Сергей Резник – российский журналист из Ростова-на-Дону, известный своими антикоррупционными расследованиями. Он отсидел в колонии три года сразу по семи сфабрикованным уголовным делам, после освобождения уехал в Грузию, где живёт по сей день. Уже после эмиграции российские власти возбудили в отношении Резника новое уголовное дело, объявили его в федеральный и международный розыск, после чего заочно арестовали.
Сергей Резник рассказал в интервью нашей редакции о том, почему уехал из России, в каких условиях и почему отсидел три года в колонии, а также о новых уголовных делах, федеральном розыске и жизни в Грузии.
– Сергей, в 2019-м году вы уехали из России. Расскажите, почему.
– Почему уехал? Потому что ко мне пришли люди в очень высоких погонах и попросили посмотреть телефон. Не дать посмотреть – это значило получить обыск моментально. И любой российский суд засилил бы этот обыск. Я понял, что в этот раз попросили телефон, а в следующий раз попросят планшет или компьютер, что могут вообще через день с обысками приходить. Позже друзья сказали мне, что многое из того, что я писал как журналист, можно было подвести под разглашение государственной тайны. Дали бы мне, как журналисту-рецидивисту, ещё лет семь. А оно мне надо?
В Грузии я просыпаюсь по утрам и не жду обыска, выхожу из дома и не вижу сидящей «наружки», возвращаюсь домой и не жду, что в меня тыкнут ножом или ударят битой, выхожу из машины, не держа наготове травматический пистолет, и так далее. Здесь я спокойно живу, спокойно работаю, не это ли главное?
– Расскажите о своём новом деле об оправдании нацизма. Что конкретно вам вменяют?
– Шикарное дело. Фактически, мне инкриминируют моё историческое образование и историческую дискуссию, которая ведётся уже более тридцати лет, после множества научных публикаций, после выступлений известных историков, если таковыми можно считать Виктора Суворова, Марка Солонина и других экспертов. Речь идёт о том, кто на кого готовил нападение: Иосиф Сталин или Адольф Гитлер; почему, воюя на западе с Англией, немецкие войска вдруг развернулись и кинулись на Советский Союз? Ну и, соответственно, произошло это, в смысле новое уголовное дело, не без коммерческого заказа, как указали мне источники в российских силовых структурах. Проплатил его известный кубанский бизнесмен Олег Макаревич, подкрепило ОПС «Концерн Покровский» и окончательно затвердило несколько генералов МВД и ФСБ из Ростова и Москвы.

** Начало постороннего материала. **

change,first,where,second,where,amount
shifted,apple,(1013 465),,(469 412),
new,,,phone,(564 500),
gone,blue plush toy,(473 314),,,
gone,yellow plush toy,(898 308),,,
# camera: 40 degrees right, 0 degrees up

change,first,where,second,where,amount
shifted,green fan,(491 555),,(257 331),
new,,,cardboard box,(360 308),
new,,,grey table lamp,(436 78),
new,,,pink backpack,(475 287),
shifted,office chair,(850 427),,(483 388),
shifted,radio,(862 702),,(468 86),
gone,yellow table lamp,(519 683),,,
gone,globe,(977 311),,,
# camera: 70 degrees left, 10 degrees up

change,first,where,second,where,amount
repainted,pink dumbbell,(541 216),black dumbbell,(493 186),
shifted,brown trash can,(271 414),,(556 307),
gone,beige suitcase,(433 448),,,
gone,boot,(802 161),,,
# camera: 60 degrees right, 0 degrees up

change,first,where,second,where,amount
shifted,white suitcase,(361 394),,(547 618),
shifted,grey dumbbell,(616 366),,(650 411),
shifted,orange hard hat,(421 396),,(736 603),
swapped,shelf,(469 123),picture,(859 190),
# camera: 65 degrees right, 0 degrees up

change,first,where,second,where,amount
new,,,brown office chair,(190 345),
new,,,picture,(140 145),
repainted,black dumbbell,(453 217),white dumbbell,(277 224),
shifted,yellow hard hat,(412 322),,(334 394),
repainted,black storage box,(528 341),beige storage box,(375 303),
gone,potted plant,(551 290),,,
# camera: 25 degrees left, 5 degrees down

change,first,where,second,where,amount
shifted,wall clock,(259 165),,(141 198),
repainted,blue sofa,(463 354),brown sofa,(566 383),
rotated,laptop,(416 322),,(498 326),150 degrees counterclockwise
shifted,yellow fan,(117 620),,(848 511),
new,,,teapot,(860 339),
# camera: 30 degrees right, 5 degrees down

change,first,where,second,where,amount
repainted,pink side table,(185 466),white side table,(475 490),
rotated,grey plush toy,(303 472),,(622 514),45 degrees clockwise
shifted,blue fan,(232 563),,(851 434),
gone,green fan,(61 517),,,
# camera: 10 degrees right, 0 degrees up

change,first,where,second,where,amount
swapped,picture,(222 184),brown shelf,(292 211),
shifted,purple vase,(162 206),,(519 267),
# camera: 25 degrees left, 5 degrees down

Я пишу обо всем, как есть. Господа чем-то недовольны, и я сотни раз говорил: господа, ваше недовольство может быть высказано в письменном виде, просил дать интервью, ответить на некоторые вопросы. Вместо этого они инициируют массовые заявления, которых в отношении меня было написано полтора десятка, платят силовикам, и требуют инициировать уголовное преследование. «Затронул очень высоких людей» – это единственная фраза, которой исполнители объясняют все уголовные дела, возбуждённые в отношении меня. Так и назовите статью УК – «обидел очень высоких людей». Я сам приду, напишу явку с повинной и возьму особый порядок. Да обидел, работа у меня такая – иногда «обижать высоких людей». А все эти выдумки про реабилитацию, дискредитацию, шпионажи, фейки и так далее пусть оставят себе.
Что они сделали – выловили в сети какие-то сообщения, чьи-то посты. Причем неизвестно, чьи. В деле нет ни экспертиз, ни вещественных доказательств, ни устройства, с которого эти посты был размещены где-то в интернете, ни моего опроса. Как сказал прекрасный Марк Фейгин [российский политик, адвокат], сейчас в России это будет происходить массово, силовики берут объективную сторону преступления, подкладывают свою экспертизу, и полностью игнорируют субъективную сторону. Если вы говорите, что я имел умысел на реабилитацию нацизма, покажите мне, сколько на юге России произошло факельных шествий, сколько миллионов россиян зигануло, и, прочитав меня, набило себе на пузо свастики? Если бы я имел намерение оправдать нацизм, я бы его оправдал.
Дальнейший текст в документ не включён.